━━━ TRECHO DO DOCUMENTO
Em 2020, Joe Biden venceu com 69% dos votos contra 30% de Trump. Agora, a situação se inverteu, com o republicano alcançando 43% contra 36% de Kamala Harris. Candidata do Partido Verde, Jill Stein chegou a 15%, crescimento significativo em relação à eleição passada, quando a legenda alcançou somente 1%. E um sinal de descontentamento em relação aos democratas.

A cidade se tornou a primeira de maioria árabe nos EUA em 2023, com cerca de 55% dos 110 mil moradores afirmando ascendência do Oriente Médio ou do Norte da África no censo promovido naquele ano. O prefeito de Dearborn é Abdullah Hammoud, um democrata que se recusou a se encontrar com Trump, mas tampouco apoiou Harris, e se manifestou sobre as eleições na rede social X.

"Votos nunca são prometidos a nenhum partido ou candidato, especialmente de uma comunidade diretamente impactada por um genocídio", disse Hammoud sobre o massacre de Israel em Gaza. "Mais importante, o engajamento cívico não começa e termina na cabine de votação — o trabalho real é todo dia antes e depois de uma eleição. Minha comunidade e eu continuaremos a responsabilizar a Casa Branca por políticas que salvarão e melhorarão vidas — agora e no futuro."

Comunidade árabe ignorada por Harris

Pode ser difícil, à primeira vista, compreender por que um candidato com um histórico de declarações e políticas anti-muçulmanas e anti-imigrantes como Trump possa ter sido bem votado por descendentes de árabes nos EUA. Mas ele buscou suavizar seu tom belicoso em relação a eles em Michigan, levando autoridades e imãs árabes e muçulmanos nos seus comícios e os chamando de “grandes pessoas”.
━━━━━━
━━━ LINHAS DE DADOS
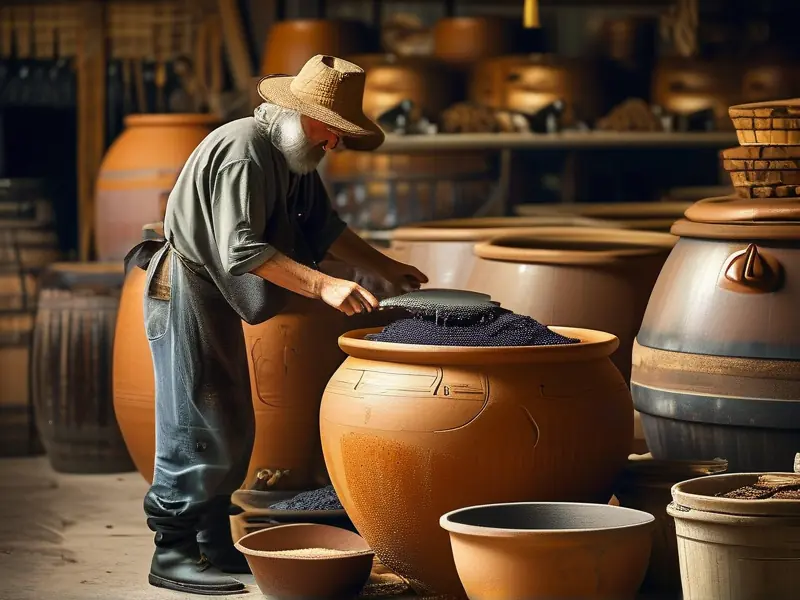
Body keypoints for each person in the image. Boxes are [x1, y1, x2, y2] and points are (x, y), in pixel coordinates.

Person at [124, 55, 428, 595]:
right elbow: (241, 251)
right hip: (186, 286)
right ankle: (170, 550)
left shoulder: (296, 157)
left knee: (231, 421)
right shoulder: (246, 150)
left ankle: (214, 541)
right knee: (194, 421)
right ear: (296, 112)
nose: (333, 145)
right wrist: (324, 285)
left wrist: (384, 266)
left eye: (339, 135)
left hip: (214, 293)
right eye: (329, 130)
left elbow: (326, 228)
━━━━━━
Passe para o inglês esta frase do texto sobre a votação em Dearborn: "O prefeito de Dearborn é Abdullah Hammoud, um democrata que se recusou a se encontrar com Trump, mas tampouco apoiou Harris, e se manifestou sobre as eleições na rede social X." As linhas provêm de uma fonte distinta da do texto.

The mayor of Dearborn is Abdullah Hammoud, a Democrat who refused to meet with Trump but did not support Harris either, and who spoke out about the elections on the social network X.